WHAT IS ASKED
Copy the passage of the Belmont Stakes article from "McPeek calls California" to "are worthless today.", word for word.

DOCUMENT PASSAGE

McPeek calls California Chrome, the horse looking to become the first Triple Crown champion since Affirmed in 1978, the class of the 146th Belmont Stakes field. If the beautiful chestnut with four white stockings and a striking white blaze down his nose is to be defeated over 1.5 grueling miles, McPeek also said chances are good it won't be by Wicked Strong, Tonalist or Ride on Curlin. He thinks it could be Lasix.

Lasix, a dieretic designed to control bleeding during races, has been available to race horses during the past 36 years and none have won the Triple Crown. New York became one of the last states to legalize its use in 1995. Since then, eight horses have won the Kentucky Derby and Preakness, and I have $2 Belmont tickets to win on Silver Charm, Real Quiet, Charismatic, War Emblem, Funny Cide, Smarty Jones, Big Brown and I'll Have Another that are worthless today.

Unbeaten in six races this year and looking fine and fit, California Chrome, at 3-5 odds, gives us every indication we are to witness history Saturday. He is training well. He hasn't lost weight. He is a special horse. Then again, consult the paragraph above and you have seen the term "special" used to describe all those horses after winning the first two jewels. None of them won the Belmont. From starting gate problems, to jockey error, to injury, to getting nipped at the wire, the heartache at Belmont has struck in almost every conceivable way.

INFORMATION PROVIDED
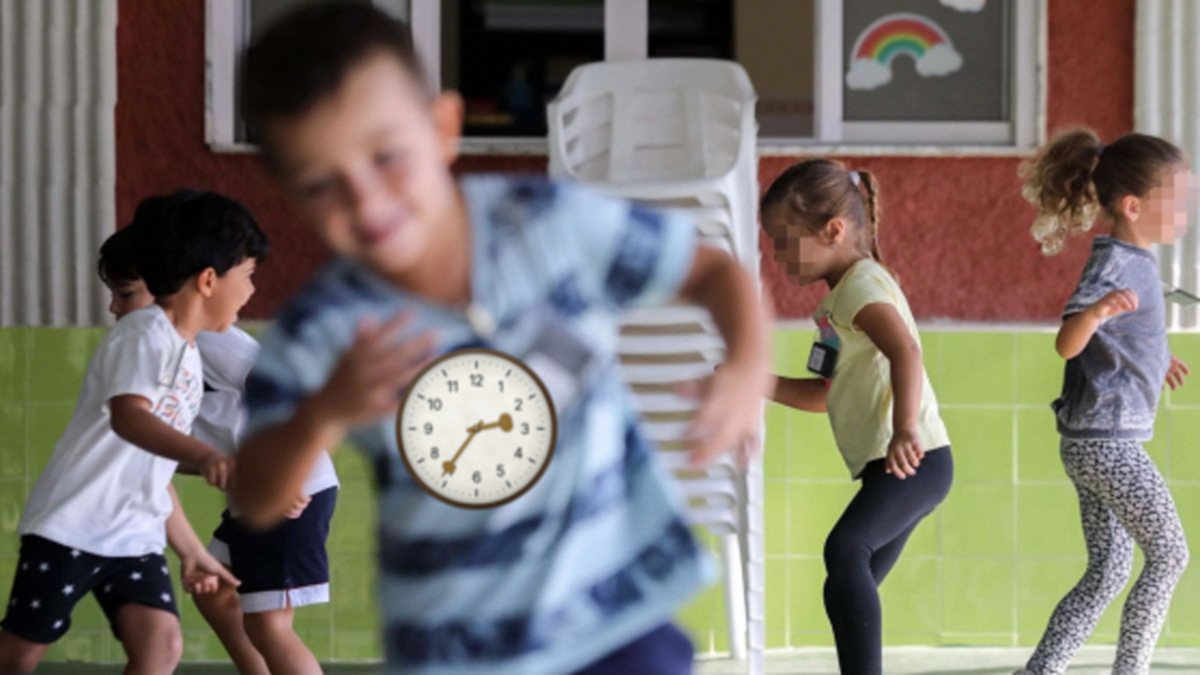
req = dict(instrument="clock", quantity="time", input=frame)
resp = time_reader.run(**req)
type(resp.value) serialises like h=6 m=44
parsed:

ANSWER TO THE PROBLEM
McPeek calls California Chrome, the horse looking to become the first Triple Crown champion since Affirmed in 1978, the class of the 146th Belmont Stakes field. If the beautiful chestnut with four white stockings and a striking white blaze down his nose is to be defeated over 1.5 grueling miles, McPeek also said chances are good it won't be by Wicked Strong, Tonalist or Ride on Curlin. He thinks it could be Lasix.

Lasix, a dieretic designed to control bleeding during races, has been available to race horses during the past 36 years and none have won the Triple Crown. New York became one of the last states to legalize its use in 1995. Since then, eight horses have won the Kentucky Derby and Preakness, and I have $2 Belmont tickets to win on Silver Charm, Real Quiet, Charismatic, War Emblem, Funny Cide, Smarty Jones, Big Brown and I'll Have Another that are worthless today.